Abamectin : Streptomyces avermitilis adlı bakteriden fermentasyon sonucunda elde edilen ve sığırlarda sindirim kanalı yuvarlak solucanları, akciğer kurtları, bit ve kenelerle mücadelede kullanılan, parazitlerde gaba salınımını artırarak ölümlerine neden olan bir ilaç. Abamektin.

 

Hemocyte : Han hücresi.

A amplitude mod : A-mod görüntü. Ultrasonografide gönderilen ses dalgasının yayılımı doğrultusunda, farklı yüzeylerden yansıyan ses dalgalarının, yansımanın şiddetine göre çizgisel bir grafik olarak gösterilmesi. özellikle gözde biyometrik ölçümlerde kullanılır.

Abdominal ovariectomy : Abdominal ovaryektomi. Laparotomi yoluyla gerçekleştirilen kısırlaştırma.

Corpuscle : Kan küreciği. Parçacık. Damla. Cisimcik. Öğecik ve öğecik çekirdeği boyutlarında (10-(...)cm.—10-(...) cm.), bağımsız nitelikli, evrenin temel taşlarını oluşturan öğecikaltı tanecik.
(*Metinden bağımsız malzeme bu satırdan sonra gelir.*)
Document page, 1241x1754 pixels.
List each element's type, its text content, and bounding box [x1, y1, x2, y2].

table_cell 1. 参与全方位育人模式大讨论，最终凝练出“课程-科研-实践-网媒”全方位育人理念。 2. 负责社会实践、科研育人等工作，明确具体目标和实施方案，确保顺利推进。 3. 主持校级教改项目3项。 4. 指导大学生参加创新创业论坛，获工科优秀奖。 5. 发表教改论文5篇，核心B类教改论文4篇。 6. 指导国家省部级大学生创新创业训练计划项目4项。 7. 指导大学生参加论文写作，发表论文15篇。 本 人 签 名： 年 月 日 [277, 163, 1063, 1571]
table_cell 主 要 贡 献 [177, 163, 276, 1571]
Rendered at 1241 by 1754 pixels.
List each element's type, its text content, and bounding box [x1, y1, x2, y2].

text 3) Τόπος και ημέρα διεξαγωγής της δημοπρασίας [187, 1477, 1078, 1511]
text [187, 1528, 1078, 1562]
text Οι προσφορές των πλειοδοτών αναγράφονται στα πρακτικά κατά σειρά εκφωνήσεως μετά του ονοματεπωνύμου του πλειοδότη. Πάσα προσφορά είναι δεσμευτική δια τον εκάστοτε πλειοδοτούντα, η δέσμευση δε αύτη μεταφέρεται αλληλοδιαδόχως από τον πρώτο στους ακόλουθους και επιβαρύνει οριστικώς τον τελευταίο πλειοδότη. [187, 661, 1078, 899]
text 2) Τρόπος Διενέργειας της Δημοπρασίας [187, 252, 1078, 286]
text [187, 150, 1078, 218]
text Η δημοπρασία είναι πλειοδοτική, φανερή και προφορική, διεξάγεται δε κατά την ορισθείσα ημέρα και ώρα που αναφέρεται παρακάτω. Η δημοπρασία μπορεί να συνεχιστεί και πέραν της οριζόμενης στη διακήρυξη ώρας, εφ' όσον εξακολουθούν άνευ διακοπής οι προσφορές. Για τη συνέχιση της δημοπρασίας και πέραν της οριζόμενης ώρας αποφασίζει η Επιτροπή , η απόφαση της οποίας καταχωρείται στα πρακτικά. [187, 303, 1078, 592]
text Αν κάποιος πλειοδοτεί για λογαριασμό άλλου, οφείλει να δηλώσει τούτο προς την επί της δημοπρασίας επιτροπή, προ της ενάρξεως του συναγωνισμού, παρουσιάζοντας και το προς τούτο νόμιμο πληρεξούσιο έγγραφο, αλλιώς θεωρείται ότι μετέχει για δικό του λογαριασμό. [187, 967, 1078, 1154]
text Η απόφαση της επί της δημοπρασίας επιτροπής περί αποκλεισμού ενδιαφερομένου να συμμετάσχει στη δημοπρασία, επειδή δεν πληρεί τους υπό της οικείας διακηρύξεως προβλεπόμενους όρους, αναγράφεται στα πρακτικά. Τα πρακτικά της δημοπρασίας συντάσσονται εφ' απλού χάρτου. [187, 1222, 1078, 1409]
Korpüskül. Tanecik. Yuvar. Zerre.

Hematocyte synonyms : cephalohematoma, blood cyst, hemorrhagic cyst, haematocoele, hematocoele, haematocele, corpuscule, a dna, lump, abdomen, a clay, a c syndrom, abdominal pain, haematocyte, cephalhematoma, swelling, puffiness, corpuscles, abdominal distention, abaxial, haemocyte, blood corpuscle, a band, abdominal palpation, abdominal fat necrosis.